• WORK REQUEST: Count the lines below that contain the string "design". Reply with the number only.

(EXERCISE MATERIAL begins)

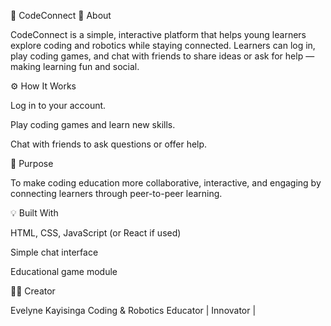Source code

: 🧠 CodeConnect
📖 About

CodeConnect is a simple, interactive platform that helps young learners explore coding and robotics while staying connected.
Learners can log in, play coding games, and chat with friends to share ideas or ask for help — making learning fun and social.

⚙️ How It Works

Log in to your account.

Play coding games and learn new skills.

Chat with friends to ask questions or offer help.

🎯 Purpose

To make coding education more collaborative, interactive, and engaging by connecting learners through peer-to-peer learning.

💡 Built With

HTML, CSS, JavaScript (or React if used)

Simple chat interface

Educational game module

👩‍💻 Creator

Evelyne Kayisinga
Coding & Robotics Educator | Innovator |

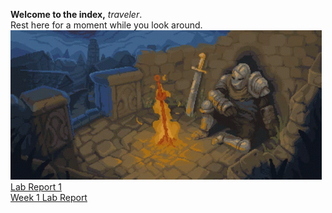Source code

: **Welcome to the index,** *traveler*.  
Rest here for a moment while you look around.  
![Site of Grace](dark-souls-bonfire.gif)  
[Lab Report 1](https://Chasesgithub.github.io/cse15l-lab-reports/lab-report-1-week-0.html)  
[Week 1 Lab Report](https://Chasesgithub.github.io/cse15l-lab-reports/week-1-lab-report.html)



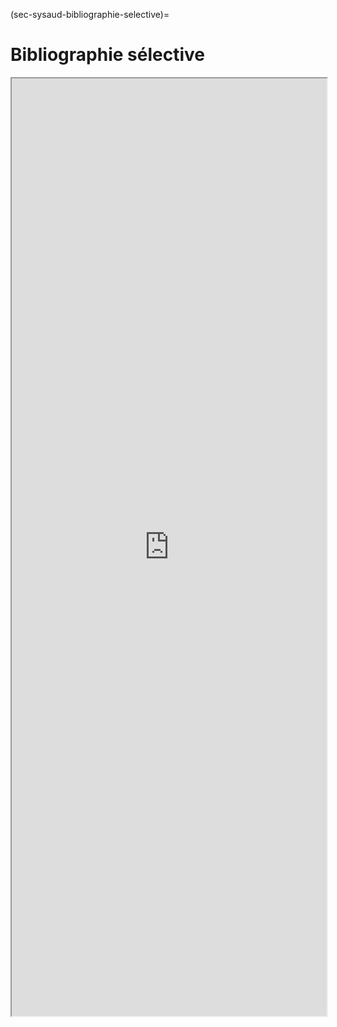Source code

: (sec-sysaud-bibliographie-selective)=
# Bibliographie sélective

<iframe src="http://bookwyrm.social/list/4395/embed/907c98cd58f84c71aa5b45399adbd84e" id="bookwyrm_list_embed" name="Open Science Video" scrolling="yes" frameborder="1" marginheight="0px" marginwidth="0px" height="1500px" width="100%" allowfullscreen></iframe>
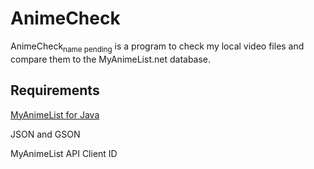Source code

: # AnimeCheck

AnimeCheck<sub>name pending</sub> is a program to check my local video files and compare them to the MyAnimeList.net database.


## Requirements

[MyAnimeList for Java](https://github.com/KatsuteDev/Mal4J/)

JSON and GSON

MyAnimeList API Client ID
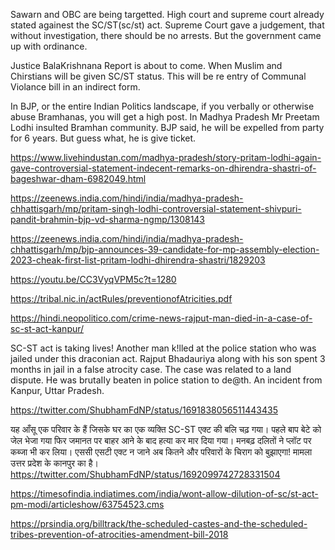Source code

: Sawarn and OBC are being targetted. 
High court and supreme court already stated againest the SC/ST(sc/st) act. 
Supreme Court gave a judgement, that without investigation, there should be no arrests. But the government came up with ordinance. 

Justice BalaKrishnana Report is about to come. When Muslim and Chirstians will be given SC/ST status. This will be re entry of Communal Violance bill in an indirect form.

In BJP, or the entire Indian Politics landscape, if you verbally or otherwise abuse Bramhanas, you will get a high post. 
In Madhya Pradesh Mr Preetam Lodhi insulted Bramhan community. BJP said, he will be expelled from party for 6 years. But guess what, he is give ticket. 

https://www.livehindustan.com/madhya-pradesh/story-pritam-lodhi-again-gave-controversial-statement-indecent-remarks-on-dhirendra-shastri-of-bageshwar-dham-6982049.html

https://zeenews.india.com/hindi/india/madhya-pradesh-chhattisgarh/mp/pritam-singh-lodhi-controversial-statement-shivpuri-pandit-brahmin-bjp-vd-sharma-ngmp/1308143

https://zeenews.india.com/hindi/india/madhya-pradesh-chhattisgarh/mp/bjp-announces-39-candidate-for-mp-assembly-election-2023-cheak-first-list-pritam-lodhi-dhirendra-shastri/1829203

https://youtu.be/CC3VyqVPM5c?t=1280

https://tribal.nic.in/actRules/preventionofAtricities.pdf

https://hindi.neopolitico.com/crime-news-rajput-man-died-in-a-case-of-sc-st-act-kanpur/

SC-ST act is taking lives! Another man k!lled at the police station who was jailed under this draconian act. Rajput Bhadauriya along with his son spent 3 months in jail in a false atrocity case. The case was related to a land dispute. He was brutaIIy beaten in police station to de@th. An incident from Kanpur, Uttar Pradesh.

https://twitter.com/ShubhamFdNP/status/1691838056511443435

यह आँसू एक परिवार के हैं जिसके घर का एक व्यक्ति SC-ST एक्ट की बलि चढ़ गया। पहले बाप बेटे को जेल भेजा गया फिर जमानत पर बाहर आने के बाद हत्या कर मार दिया गया। मनबढ़ दलितों ने प्लॉट पर कब्जा भी कर लिया। एससी एसटी एक्ट न जाने अब कितने और परिवारों के चिराग को बुझाएगा! मामला उत्तर प्रदेश के कानपुर का है।
https://twitter.com/ShubhamFdNP/status/1692099742728331504


https://timesofindia.indiatimes.com/india/wont-allow-dilution-of-sc/st-act-pm-modi/articleshow/63754523.cms

https://prsindia.org/billtrack/the-scheduled-castes-and-the-scheduled-tribes-prevention-of-atrocities-amendment-bill-2018

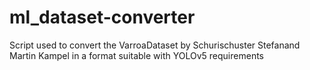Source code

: # ml_dataset-converter

Script used to convert the VarroaDataset by Schurischuster Stefanand Martin Kampel in a format suitable with YOLOv5 requirements
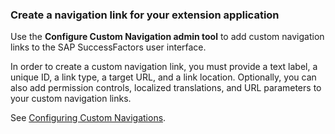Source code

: ### Create a navigation link for your extension application


Use the **Configure Custom Navigation admin tool** to add custom navigation links to the SAP SuccessFactors user interface.

In order to create a custom navigation link, you must provide a text label, a unique ID, a link type, a target URL, and a link location. Optionally, you can also add permission controls, localized translations, and URL parameters to your custom navigation links.


See [Configuring Custom Navigations](https://help.sap.com/viewer/727f7d55535c41dbafffc73785ed53fa/LATEST/en-US/f3795d1527d04c7bb40583ba0c4c5f1f.html?q=custom%20navigation).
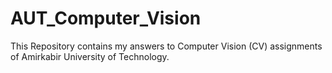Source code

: # AUT_Computer_Vision
This Repository contains my answers to Computer Vision (CV) assignments of Amirkabir University of Technology.
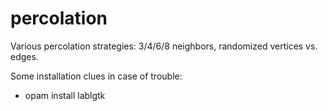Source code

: # percolation
Various percolation strategies: 3/4/6/8 neighbors, randomized vertices vs. edges.

Some installation clues in case of trouble:
* opam install lablgtk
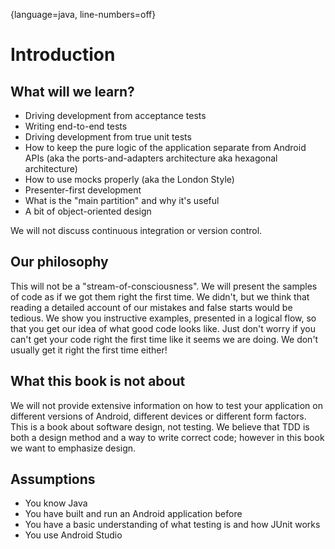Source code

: 
{language=java, line-numbers=off}


# Introduction

## What will we learn?

 - Driving development from acceptance tests
 - Writing end-to-end tests
 - Driving development from true unit tests
 - How to keep the pure logic of the application separate from Android APIs (aka the ports-and-adapters architecture aka hexagonal architecture)
 - How to use mocks properly (aka the London Style)
 - Presenter-first development
 - What is the "main partition" and why it's useful
 - A bit of object-oriented design

We will not discuss continuous integration or version control.

## Our philosophy

This will not be a "stream-of-consciousness".  We will present the samples of code as if we got them right the first time.  We didn't, but we think that reading a detailed account of our mistakes and false starts would be tedious.  We show you instructive examples, presented in a logical flow, so that you get our idea of what good code looks like.  Just don't worry if you can't get your code right the first time like it seems we are doing.  We don't usually get it right the first time either!



## What this book is not about

We will not provide extensive information on how to test your application on different versions of Android, different devices or different form factors.  This is a book about software design, not testing.  We believe that TDD is both a design method and a way to write correct code; however in this book we want to emphasize design.



## Assumptions

 - You know Java
 - You have built and run an Android application before
 - You have a basic understanding of what testing is and how JUnit works
 - You use Android Studio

(EXERCISE MATERIAL ends)

• TASK ANSWER: 2